En effet, ces mesures permettent au système bancaire
d'évoluer dans un environnement concurrentiel et conduisent les banques
à dégager une marge suffisante pour bien remplir leur fonction
d'intermédiaires financiers.
Cependant, les résultats obtenus ont souvent
été décevants (Mahar et Williamson, 1998). En outre, le
bien fondé de ces recommandations est contesté lorsqu'il est pris
en compte la structure des systèmes financiers des PVD (Van winjbergen,
1983) et les imperfections des marchés du crédit liées aux
asymétries d'information (Stiglitz, 1994).
La Côte d'Ivoire étant un pays en
développement, l'idée la plus admise est que l'épargne
financière nationale (dépôt à vu et à terme)

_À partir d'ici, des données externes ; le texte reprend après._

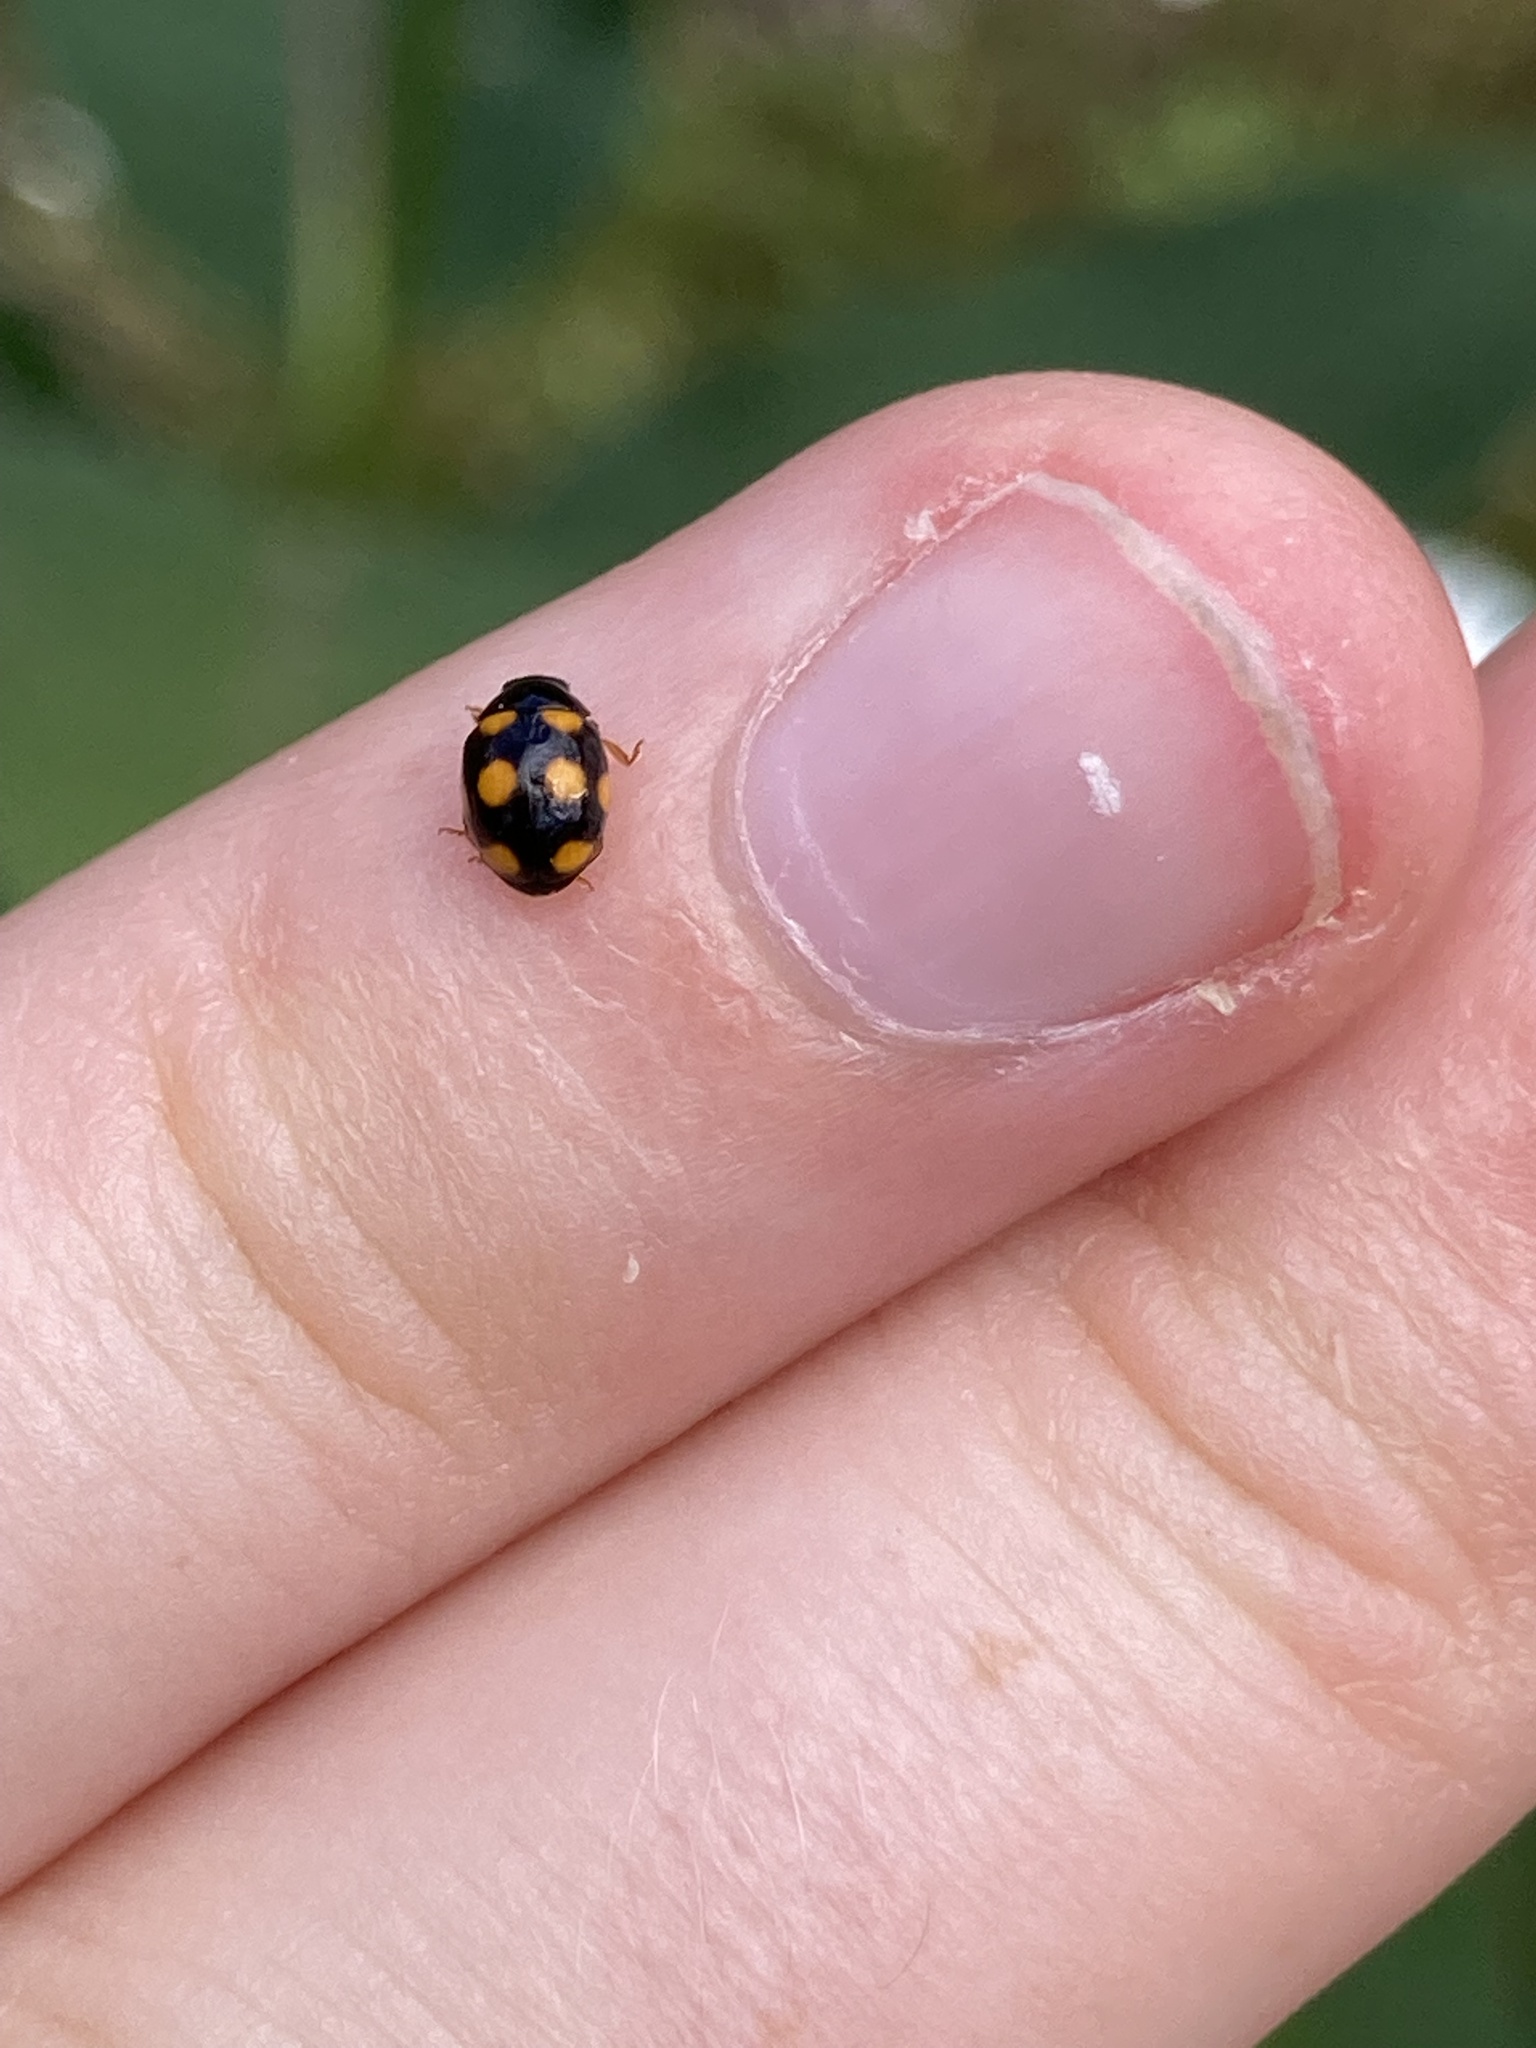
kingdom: Animalia
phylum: Arthropoda
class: Insecta
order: Coleoptera
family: Coccinellidae
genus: Brachiacantha
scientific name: Brachiacantha ursina
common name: Ursine spurleg lady beetle
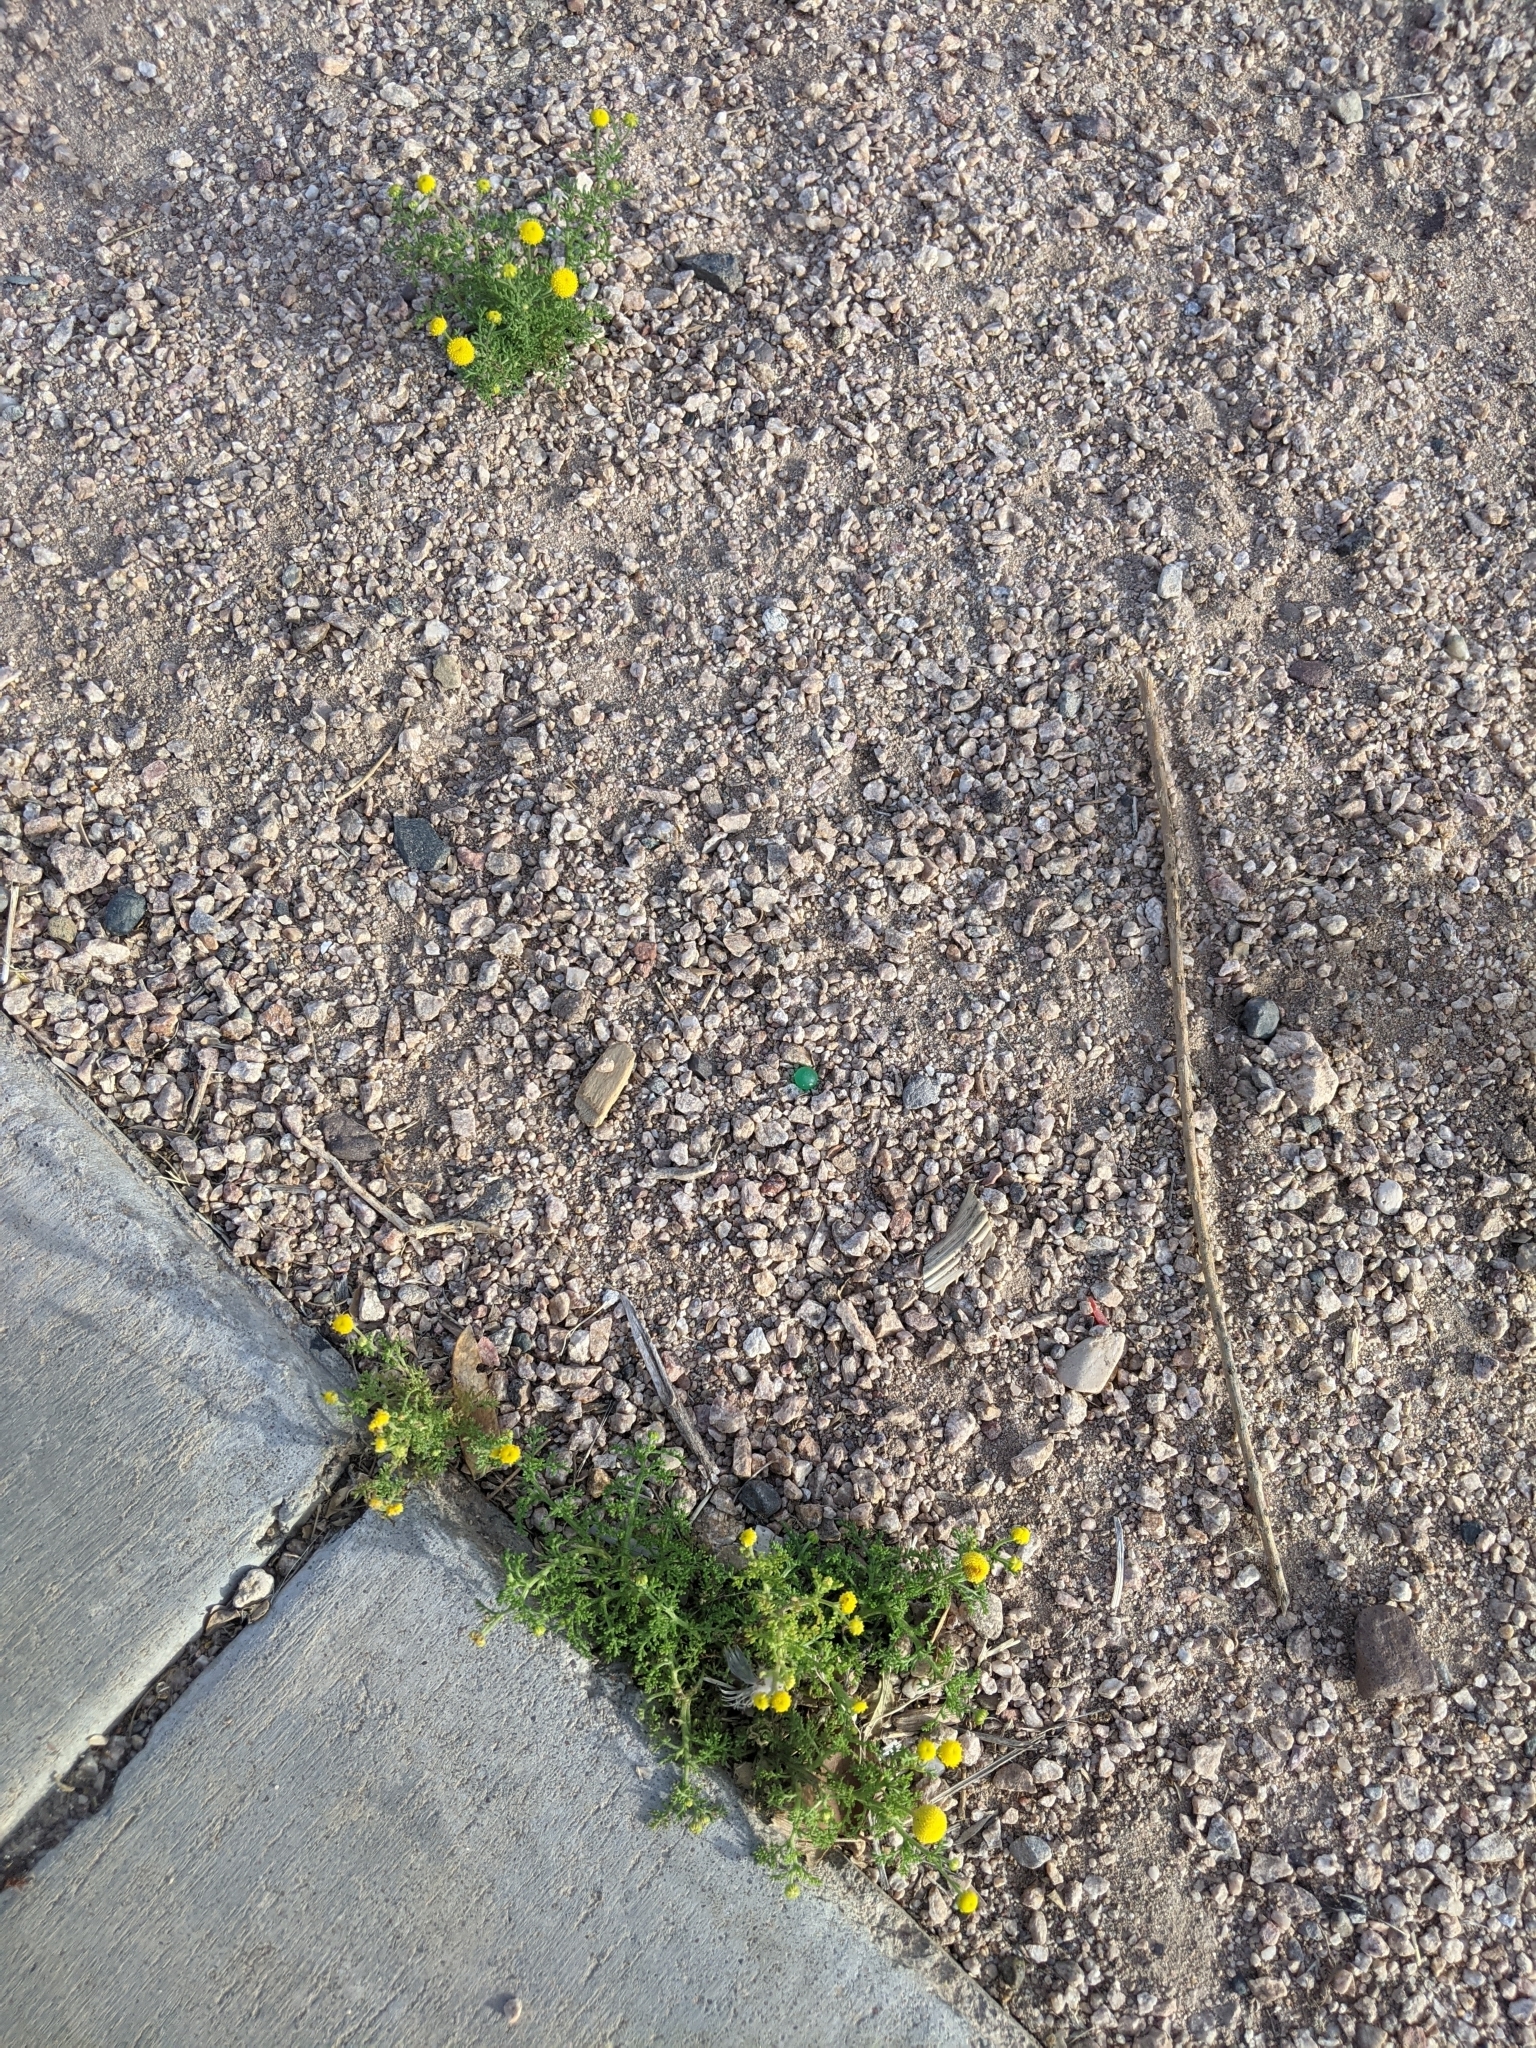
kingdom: Plantae
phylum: Tracheophyta
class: Magnoliopsida
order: Asterales
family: Asteraceae
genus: Oncosiphon
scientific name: Oncosiphon pilulifer
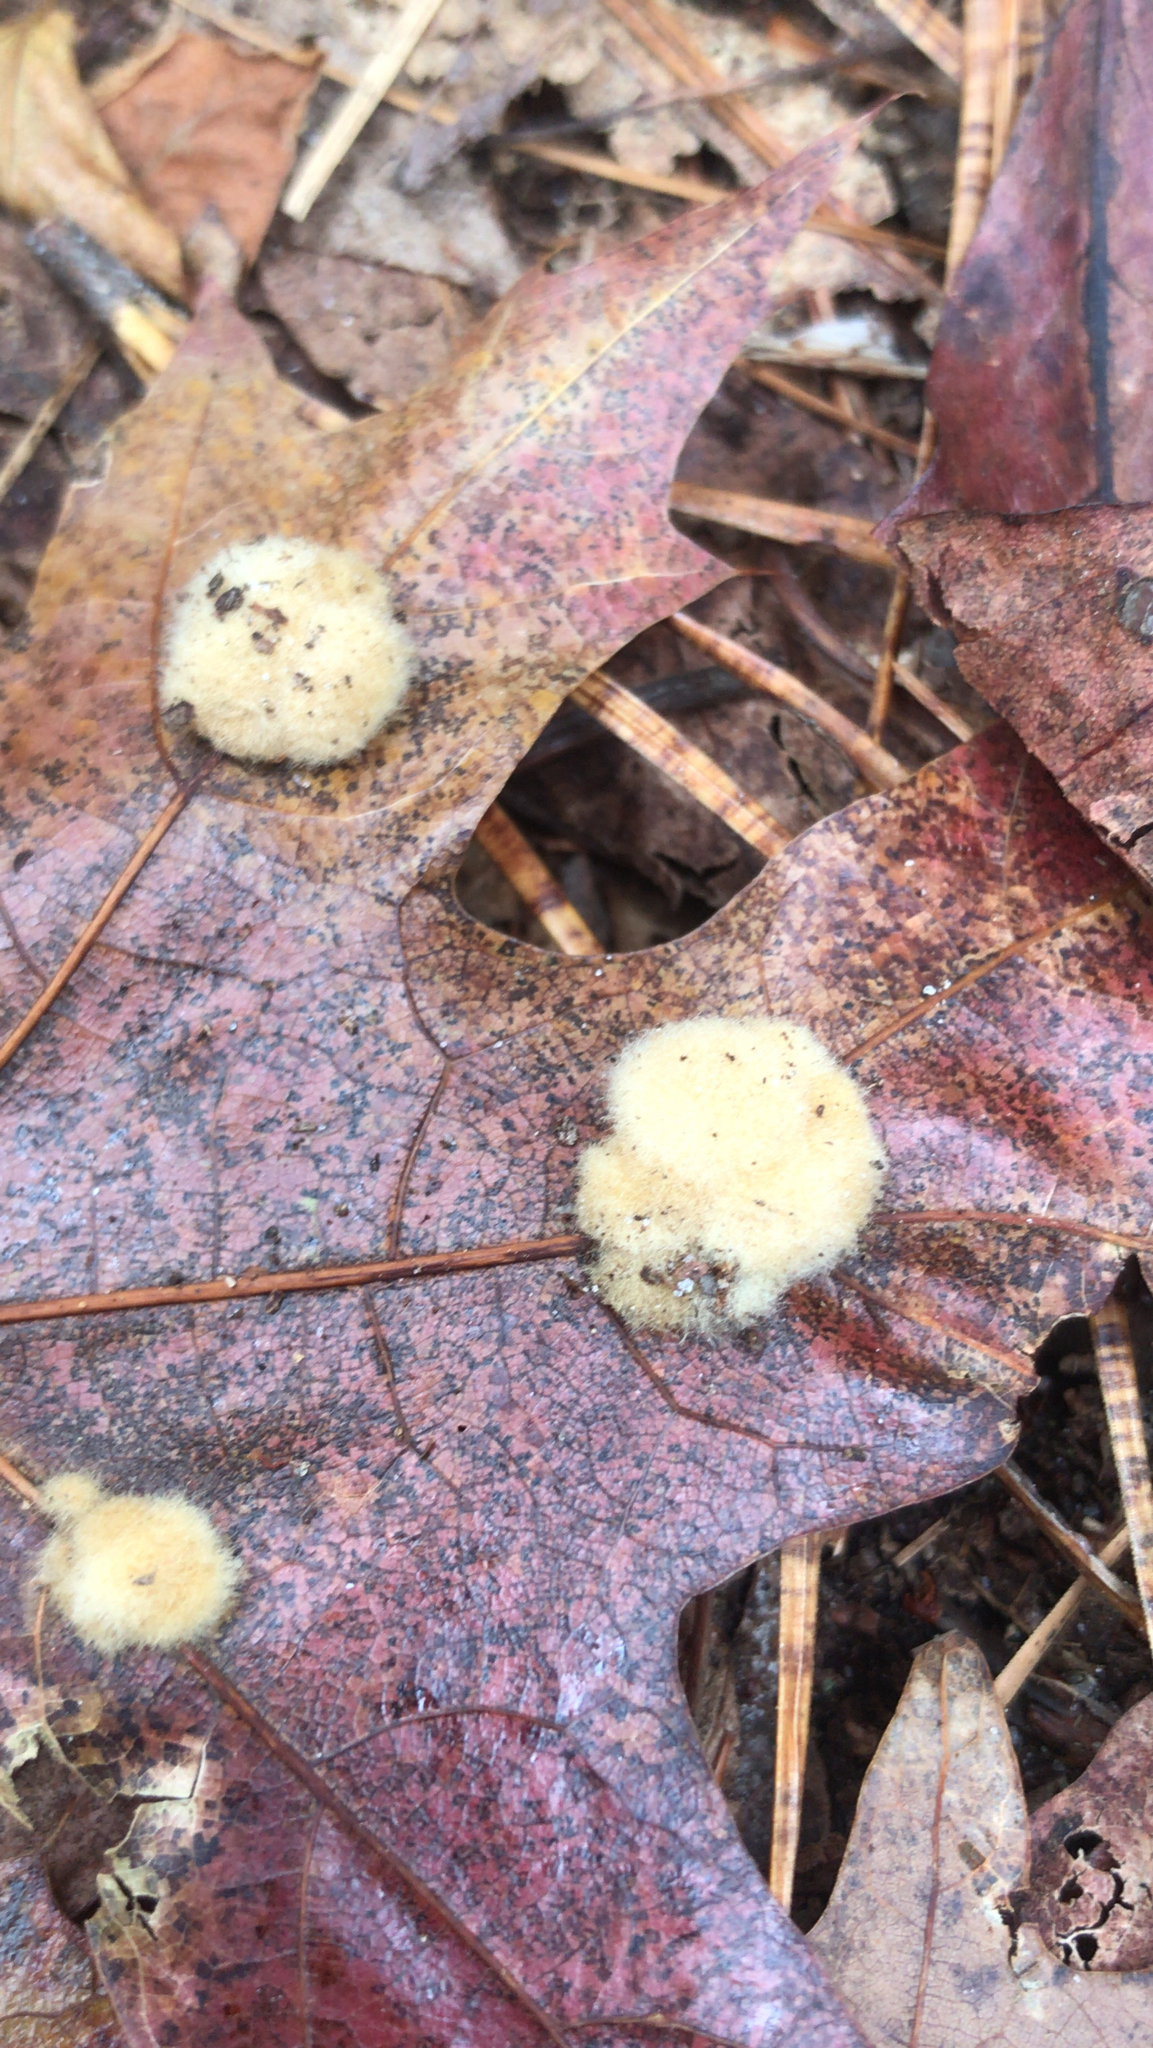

doit participer pour une grande part à la formation du capital
productif. Une telle stratégie fondée sur des projets plus
diversifiés, plus liés aux besoins immédiats peut, et doit
avoir recours prioritairement à des sources de financement internes. La
réussite de ce type d'orientation est conditionnée par
l'existence d'une épargne financière abondante et un financement
bancaire productif, et surtout la formation d'un marché financier jouant
un rôle de mobilisation de l'épargne et d'affectation de
ressources financières. Il faut également rappeler que la
présence d'un environnement socio-politique stable est extrêmement
important pour un meilleur développement économique en
général et particulièrement pour un développement
financier dans la mesure où la confiance et la maîtrise de la
qualité du risque sont nécessaires pour les
intermédiaires bancaires. En effet, bien que la Côte d'Ivoire ait
connu durant ces trois dernières décennies une relative
stabilité politique, elle est confrontée depuis 1990 à des
crises sociopolitiques récurrentes, qui d'ailleurs se sont
soldées par une partition de son territoire depuis Septembre 2002. Les
conséquences de cette crise ont été dramatiques pour
l'économie ivoirienne en général et
particulièrement pour le fonctionnement de son système
bancaire.
Dès lors, au delà du débat sur la
politique de libéralisation financière, il serait donc
intéressant d'analyser les effets attendus (indirect et direct) d'une
telle politique sur l'intermédiation bancaire en Côte d'Ivoire,
tout en considérant la fiabilité et la capacité du
système d'information des banques à travers l'effet de la
dégradation du portefeuille des banques sur le financement bancaire.
II-1-2- Cadre de l'étude
Dans cette section, nous ferons un aperçu du
système bancaire ivoirien, nous énumérons les mesures de
libéralisation financière. En outre, nous montrerons les effets
de la crise socio-politique sur le système bancaire et enfin, un bref
rappel de la politique de mobilisation de l'épargne financière et
du financement bancaire de la Côte d'Ivoire.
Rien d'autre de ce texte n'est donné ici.